The first and key virtue of godly men is the fear of the Lord. It all starts – or ends – here. Proverbs 14:26 sums it up: “He who fears the Lord has a secure fortress, and for his children it will be a refuge.” Far more important in a man than money, charisma, and all the things the world values is a heart that is turned towards the Lord. For men to minister and lead as God would have us, we must first be men of the Word of God, men of prayer, and men of worship.

I was struck by the significance that Proverbs places on the latter: devotion to public worship. Pastoral experience backs this up, that men who are regular and faithful in public worship tend to be biblical leaders. Men who find other concerns encroaching on their availability to worship God tend not to exhibit godly masculinity in other areas. Moreover, by neglecting the means of grace, men set themselves up to be carried away by worldly currents and the deceit of sin. In sum, a Christian man who often cannot make time to attend faithfully and be a contributing member of a church is not likely to exhibit characteristics of biblical masculinity.
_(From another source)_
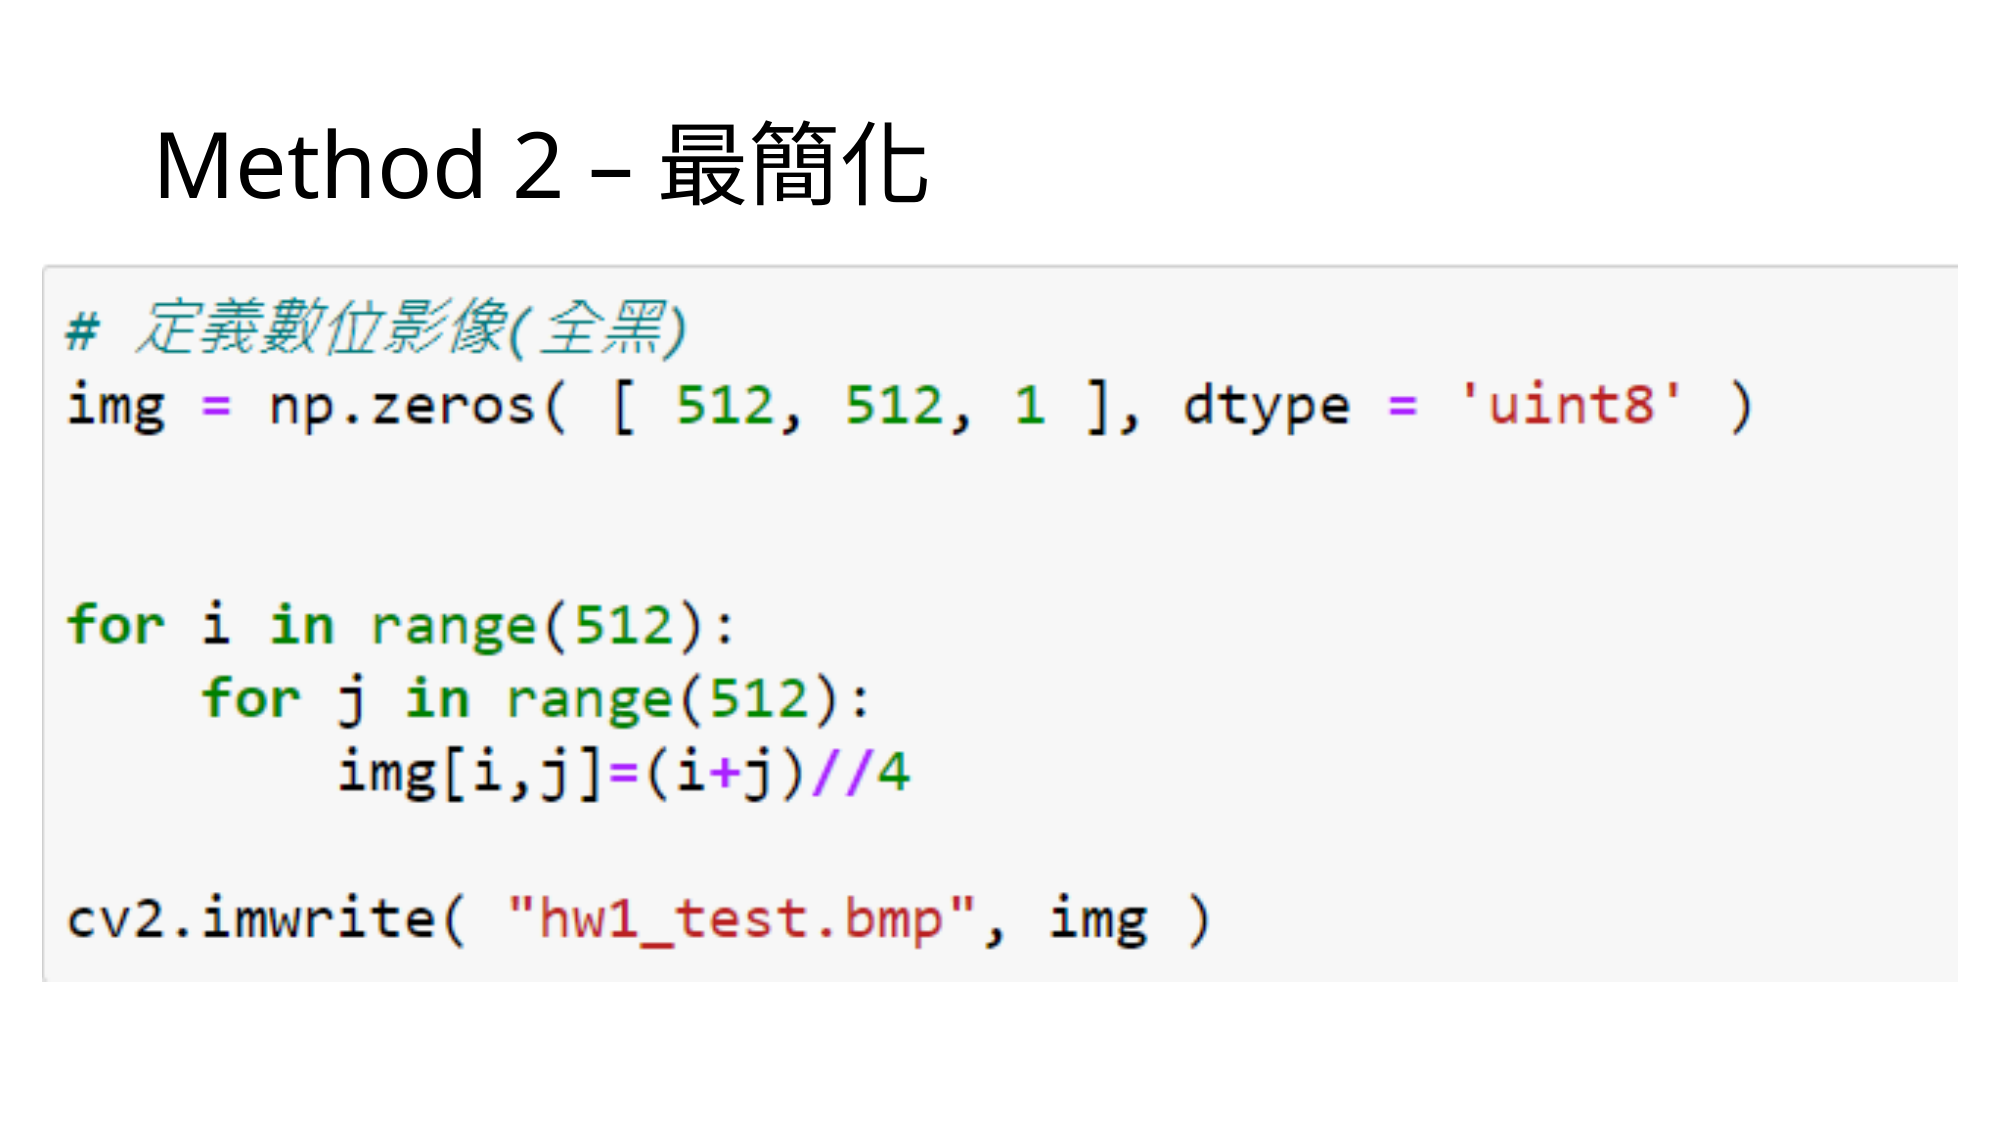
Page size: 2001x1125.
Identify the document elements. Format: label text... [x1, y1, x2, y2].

An example of the importance of the fear of the Lord comes from the Bible’s King Saul, Israel’s first kind. Saul was impressive in the eyes of men: “a handsome young man… From his shoulders upward he was taller than any of the people” (1 Sam. 9:2). Saul had looks and strength, drive and ability. The only thing Saul lacked was a heart that feared the Lord, and as a result he led the people astray. When God finally replaced him, he was gracious enough to give “a man after his own heart” (1 Sam. 13:14). When David was selected as the new and true king, despite his youth and humility, the Lord spoke words that should be remembered by us all: “Man looks on the outward appearance, but God looks on the heart” (1 Sam. 16:7).